Bazı hastalar, hiçbir dönemde alerjik şikayetleri olmadığı halde havaların soğuması ile alerjik astım krizleri geçirebiliyor. Soğuktan etkilenen hastalar havalar ısındığında bu şikayetlerinden kurtulabilir. Bu durum, “soğuk alerjisi”dir. Soğuk, bronşların kasılmasına ve astım krizlerine neden olur. Bu nedenle soğuk havalarda burun ve ağız korunmalı, bir atkı ya da bir şalla soğuk havanın özellikle ağızdan girmesi engellenmelidir.

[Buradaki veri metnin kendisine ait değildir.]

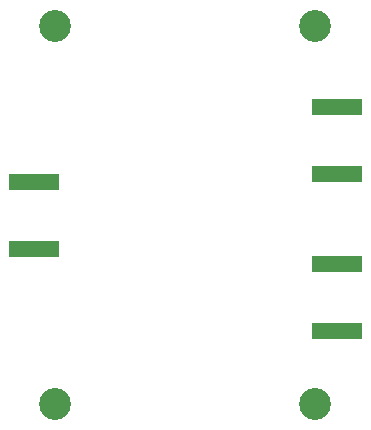
<source format=gbr>
%TF.GenerationSoftware,KiCad,Pcbnew,(6.0.0)*%
%TF.CreationDate,2022-01-16T13:33:15+00:00*%
%TF.ProjectId,Relay_RF,52656c61-795f-4524-962e-6b696361645f,rev?*%
%TF.SameCoordinates,Original*%
%TF.FileFunction,Soldermask,Bot*%
%TF.FilePolarity,Negative*%
%FSLAX46Y46*%
G04 Gerber Fmt 4.6, Leading zero omitted, Abs format (unit mm)*
G04 Created by KiCad (PCBNEW (6.0.0)) date 2022-01-16 13:33:15*
%MOMM*%
%LPD*%
G01*
G04 APERTURE LIST*
%ADD10C,2.700000*%
%ADD11R,4.200000X1.350000*%
G04 APERTURE END LIST*
D10*
%TO.C,H1*%
X104000000Y-104000000D03*
%TD*%
D11*
%TO.C,J2*%
X102150000Y-122875000D03*
X102150000Y-117225000D03*
%TD*%
D10*
%TO.C,H4*%
X126000000Y-136000000D03*
%TD*%
%TO.C,H2*%
X104000000Y-136000000D03*
%TD*%
D11*
%TO.C,J4*%
X127850000Y-124175000D03*
X127850000Y-129825000D03*
%TD*%
D10*
%TO.C,H3*%
X126000000Y-104000000D03*
%TD*%
D11*
%TO.C,J3*%
X127850000Y-116525000D03*
X127850000Y-110875000D03*
%TD*%
M02*

</source>
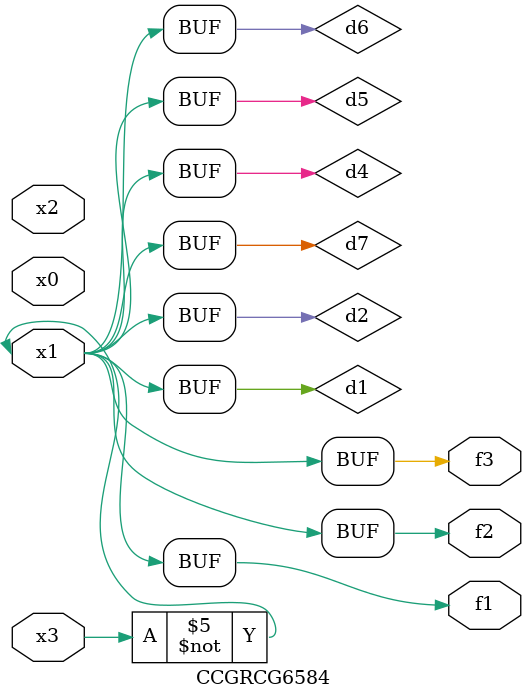
<source format=v>
module CCGRCG6584(
	input x0, x1, x2, x3,
	output f1, f2, f3
);

	wire d1, d2, d3, d4, d5, d6, d7;

	not (d1, x3);
	buf (d2, x1);
	xnor (d3, d1, d2);
	nor (d4, d1);
	buf (d5, d1, d2);
	buf (d6, d4, d5);
	nand (d7, d4);
	assign f1 = d6;
	assign f2 = d7;
	assign f3 = d6;
endmodule

</source>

Soğuk hava direkt ağızdan girdiğinde direkt olarak bronşlara inmekte ve kasılmalara neden olmaktadır. Soğuk, solunum yollarının direncini de kırdığı için enfeksiyonlara zemin hazırlar. Havalar soğumaya başladığında alerjik kişilerin hem astım krizleri tetiklenir hem de enfeksiyonlara meyilleri artar.
Alerjik astımı olanlar günde 3 litre ılık su içmeli
Alerjik bünyeli kişiler, günlük yeterli sıvı alımına dikkat etmelidir. Günde 2.5-3 litre su içmeleri gerekir. ancak su kesinlikle soğuk olmamalı, oda sıcaklığında ya da ılık olarak tüketilmelidir. Bu sayede hem bronşların kuruması, hem de su soğuk etkisi yaratmayacağı için kasılması engellenecektir. Astım hastalarının kendilerini hava değişimlerinden korumaları da çok önemlidir. Çok sıcak bir ortamdan çıktıktan sonra direkt soğuk bir ortama girdiğinde bronşlar daha hızlı bir şekilde kasılmaktadır. Bu nedenle sıcaktan soğuk ortama çıkıldığında, ağız ve burun korunmalıdır. Plazalarda çalışanlar bu risk ile karşı karşıya olduğu için merkezi ısıtma sistemi olan ortamlarda çalışanların özellikle dikkatli olması gerekir.